## Extracted text
G
GuideDevOps
Lesson 9 of 15

Text Processing (awk, sed, jq)

Part of the Shell Scripting (Bash) tutorial series.

Text processing is at the heart of Linux and DevOps. Whether you're parsing log files, updating configuration files, or extracting data from APIs, these tools are essential.

awk: The Field Processor

awk is a complete programming language designed for text processing. It's best used when your data is organized into columns or fields.

Basic Syntax

awk 'pattern { action }' file

Examples with Results

1. Print Specific Fields

By default, awk uses whitespace as a delimiter. $1, $2, etc., represent fields.

Command:

# Get the first and third columns of a file
echo "Alice 25 Engineer
Bob 30 Designer
Charlie 22 Developer" | awk '{ print $1, $3 }'

Result:

Alice Engineer
Bob Designer
Charlie Developer

2. Using a Custom Delimiter

Use -F to specify a delimiter (e.g., : for /etc/passwd).

## What is required
Copy out the text-processing lesson above in full, word for word.

## Record extracts
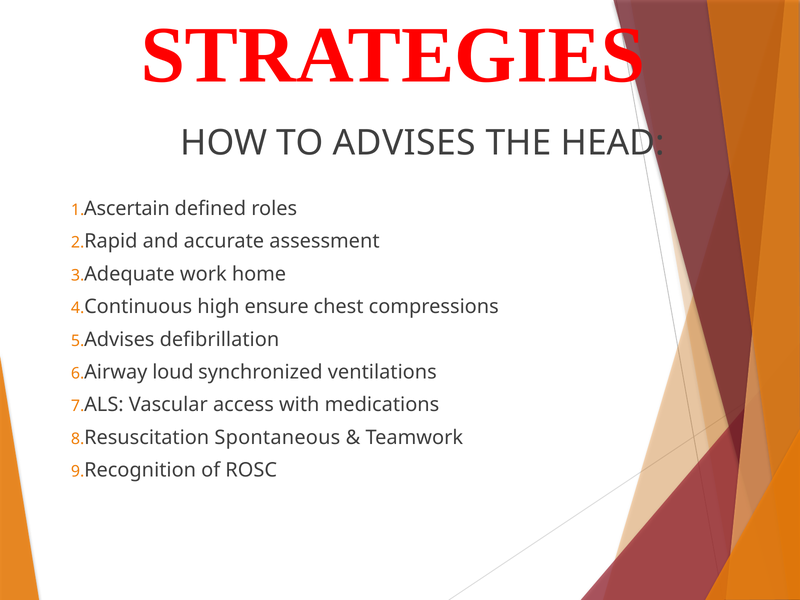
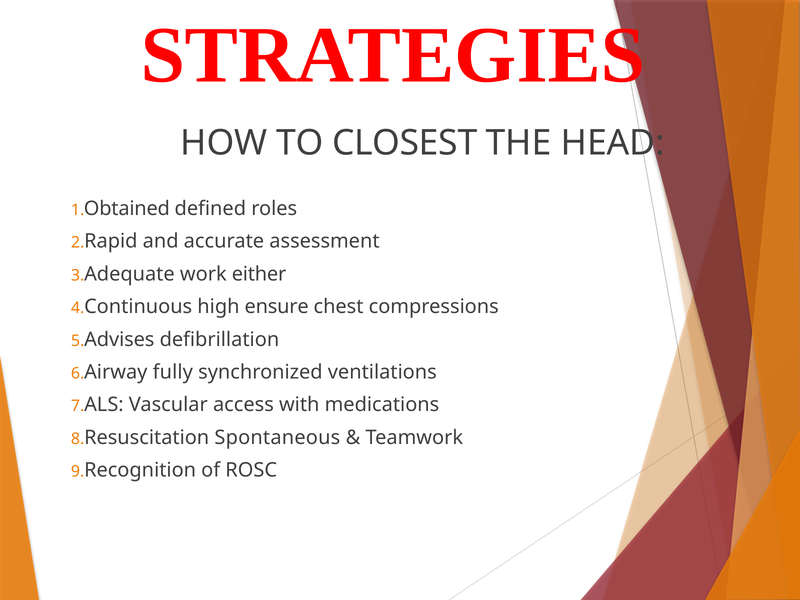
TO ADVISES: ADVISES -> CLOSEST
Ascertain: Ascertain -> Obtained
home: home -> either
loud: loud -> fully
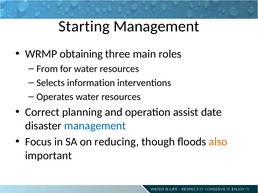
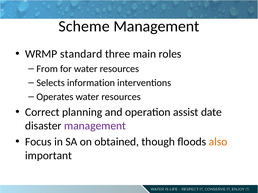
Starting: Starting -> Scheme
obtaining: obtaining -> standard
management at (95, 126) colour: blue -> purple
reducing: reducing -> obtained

## Exercise answer
G
GuideDevOps
Lesson 9 of 15

Text Processing (awk, sed, jq)

Part of the Shell Scripting (Bash) tutorial series.

Text processing is at the heart of Linux and DevOps. Whether you're parsing log files, updating configuration files, or extracting data from APIs, these tools are essential.

awk: The Field Processor

awk is a complete programming language designed for text processing. It's best used when your data is organized into columns or fields.

Basic Syntax

awk 'pattern { action }' file

Examples with Results

1. Print Specific Fields

By default, awk uses whitespace as a delimiter. $1, $2, etc., represent fields.

Command:

# Get the first and third columns of a file
echo "Alice 25 Engineer
Bob 30 Designer
Charlie 22 Developer" | awk '{ print $1, $3 }'

Result:

Alice Engineer
Bob Designer
Charlie Developer

2. Using a Custom Delimiter

Use -F to specify a delimiter (e.g., : for /etc/passwd).